[[ RECORDS SHOWN open ]]

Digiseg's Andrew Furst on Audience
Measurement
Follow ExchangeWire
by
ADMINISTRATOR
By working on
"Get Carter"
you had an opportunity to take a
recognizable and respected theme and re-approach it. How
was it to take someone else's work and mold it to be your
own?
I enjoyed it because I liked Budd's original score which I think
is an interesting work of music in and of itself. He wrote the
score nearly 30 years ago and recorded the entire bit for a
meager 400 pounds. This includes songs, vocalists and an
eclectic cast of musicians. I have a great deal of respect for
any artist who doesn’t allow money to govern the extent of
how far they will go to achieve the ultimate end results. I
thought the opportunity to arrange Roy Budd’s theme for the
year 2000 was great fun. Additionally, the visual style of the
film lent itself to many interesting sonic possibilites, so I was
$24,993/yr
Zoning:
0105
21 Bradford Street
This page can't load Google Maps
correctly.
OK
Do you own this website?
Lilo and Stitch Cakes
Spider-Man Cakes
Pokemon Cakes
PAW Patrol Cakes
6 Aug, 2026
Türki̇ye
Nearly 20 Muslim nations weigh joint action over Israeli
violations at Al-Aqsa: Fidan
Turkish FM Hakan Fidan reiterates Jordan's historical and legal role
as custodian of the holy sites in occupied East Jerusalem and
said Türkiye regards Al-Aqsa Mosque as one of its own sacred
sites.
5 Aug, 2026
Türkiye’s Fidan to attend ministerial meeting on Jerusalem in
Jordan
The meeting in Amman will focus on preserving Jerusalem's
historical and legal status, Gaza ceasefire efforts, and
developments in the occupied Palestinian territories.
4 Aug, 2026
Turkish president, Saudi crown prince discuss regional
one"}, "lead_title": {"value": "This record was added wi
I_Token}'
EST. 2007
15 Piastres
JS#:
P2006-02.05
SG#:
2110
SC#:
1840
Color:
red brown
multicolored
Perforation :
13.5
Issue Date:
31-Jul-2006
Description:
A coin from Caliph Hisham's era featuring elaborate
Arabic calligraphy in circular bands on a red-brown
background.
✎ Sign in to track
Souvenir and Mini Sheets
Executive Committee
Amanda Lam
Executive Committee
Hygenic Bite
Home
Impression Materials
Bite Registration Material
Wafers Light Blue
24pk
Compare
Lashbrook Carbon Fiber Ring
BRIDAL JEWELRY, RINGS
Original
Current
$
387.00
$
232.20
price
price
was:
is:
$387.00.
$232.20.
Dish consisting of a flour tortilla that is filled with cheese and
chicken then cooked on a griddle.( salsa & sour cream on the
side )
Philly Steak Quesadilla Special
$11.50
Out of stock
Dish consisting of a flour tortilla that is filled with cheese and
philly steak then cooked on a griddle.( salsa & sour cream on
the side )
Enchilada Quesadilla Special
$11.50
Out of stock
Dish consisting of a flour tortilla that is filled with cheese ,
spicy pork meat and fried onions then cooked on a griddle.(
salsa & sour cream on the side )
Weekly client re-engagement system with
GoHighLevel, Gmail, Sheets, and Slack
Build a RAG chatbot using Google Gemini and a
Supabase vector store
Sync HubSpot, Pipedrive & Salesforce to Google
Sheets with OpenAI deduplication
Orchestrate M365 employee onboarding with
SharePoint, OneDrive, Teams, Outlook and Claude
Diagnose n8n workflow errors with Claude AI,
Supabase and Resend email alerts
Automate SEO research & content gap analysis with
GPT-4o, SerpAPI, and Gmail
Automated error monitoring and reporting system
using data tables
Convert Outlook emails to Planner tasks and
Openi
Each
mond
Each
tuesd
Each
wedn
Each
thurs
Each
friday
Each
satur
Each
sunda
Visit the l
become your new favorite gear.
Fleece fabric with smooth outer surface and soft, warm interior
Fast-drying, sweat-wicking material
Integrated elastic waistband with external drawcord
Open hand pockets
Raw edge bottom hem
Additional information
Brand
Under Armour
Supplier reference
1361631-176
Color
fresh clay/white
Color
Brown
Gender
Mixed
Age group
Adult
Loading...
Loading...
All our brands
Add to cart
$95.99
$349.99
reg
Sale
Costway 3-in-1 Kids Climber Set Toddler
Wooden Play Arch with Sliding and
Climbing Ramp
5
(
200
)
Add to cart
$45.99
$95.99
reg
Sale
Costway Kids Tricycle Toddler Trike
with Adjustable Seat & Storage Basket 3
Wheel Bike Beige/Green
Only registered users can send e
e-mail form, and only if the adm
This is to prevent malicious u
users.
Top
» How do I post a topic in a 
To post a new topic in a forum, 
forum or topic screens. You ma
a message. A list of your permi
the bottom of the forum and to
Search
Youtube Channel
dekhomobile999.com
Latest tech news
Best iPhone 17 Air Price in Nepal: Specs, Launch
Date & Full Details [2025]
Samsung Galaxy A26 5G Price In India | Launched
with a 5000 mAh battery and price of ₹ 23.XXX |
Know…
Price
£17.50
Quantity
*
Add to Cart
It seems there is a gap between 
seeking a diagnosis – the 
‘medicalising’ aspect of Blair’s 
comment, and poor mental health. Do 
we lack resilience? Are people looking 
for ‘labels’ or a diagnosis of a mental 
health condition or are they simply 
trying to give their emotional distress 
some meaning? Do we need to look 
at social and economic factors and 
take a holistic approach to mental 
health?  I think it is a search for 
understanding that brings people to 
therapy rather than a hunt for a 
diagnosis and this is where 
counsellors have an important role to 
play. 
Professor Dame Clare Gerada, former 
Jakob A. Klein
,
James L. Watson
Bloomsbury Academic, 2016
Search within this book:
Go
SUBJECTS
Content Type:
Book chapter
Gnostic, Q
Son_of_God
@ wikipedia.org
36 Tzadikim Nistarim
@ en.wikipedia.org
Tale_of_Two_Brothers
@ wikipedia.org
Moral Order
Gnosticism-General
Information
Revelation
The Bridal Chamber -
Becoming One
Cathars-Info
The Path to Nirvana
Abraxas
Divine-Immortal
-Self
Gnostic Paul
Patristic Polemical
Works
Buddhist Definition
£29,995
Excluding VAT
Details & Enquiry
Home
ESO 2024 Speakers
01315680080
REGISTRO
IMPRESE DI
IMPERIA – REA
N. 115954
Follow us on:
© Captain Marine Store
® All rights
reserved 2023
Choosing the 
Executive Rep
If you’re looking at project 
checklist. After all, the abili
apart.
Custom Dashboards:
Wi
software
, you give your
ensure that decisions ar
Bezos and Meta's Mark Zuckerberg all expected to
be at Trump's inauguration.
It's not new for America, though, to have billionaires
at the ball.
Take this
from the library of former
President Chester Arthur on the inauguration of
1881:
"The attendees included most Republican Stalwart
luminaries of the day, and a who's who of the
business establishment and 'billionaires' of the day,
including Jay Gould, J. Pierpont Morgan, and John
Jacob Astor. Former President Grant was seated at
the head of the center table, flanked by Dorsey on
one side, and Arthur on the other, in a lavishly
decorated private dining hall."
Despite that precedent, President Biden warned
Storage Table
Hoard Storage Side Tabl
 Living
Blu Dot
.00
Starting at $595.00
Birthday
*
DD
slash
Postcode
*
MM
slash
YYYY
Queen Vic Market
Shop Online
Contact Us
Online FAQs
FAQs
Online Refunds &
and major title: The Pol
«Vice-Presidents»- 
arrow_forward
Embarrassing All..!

[[ RECORDS SHOWN closed ]]

=== INSTRUCTIONS FOR THE TASK ===
From the records above, copy only the lines starting with the line that holds "GPT-4o, SerpAPI, and Gmail" and going on through the line that holds "Fast-drying, sweat-wicking material", exactly as written.

=== SOLUTION FOR THIS PROBLEM ===
GPT-4o, SerpAPI, and Gmail
Automated error monitoring and reporting system
using data tables
Convert Outlook emails to Planner tasks and
Openi
Each
mond
Each
tuesd
Each
wedn
Each
thurs
Each
friday
Each
satur
Each
sunda
Visit the l
become your new favorite gear.
Fleece fabric with smooth outer surface and soft, warm interior
Fast-drying, sweat-wicking material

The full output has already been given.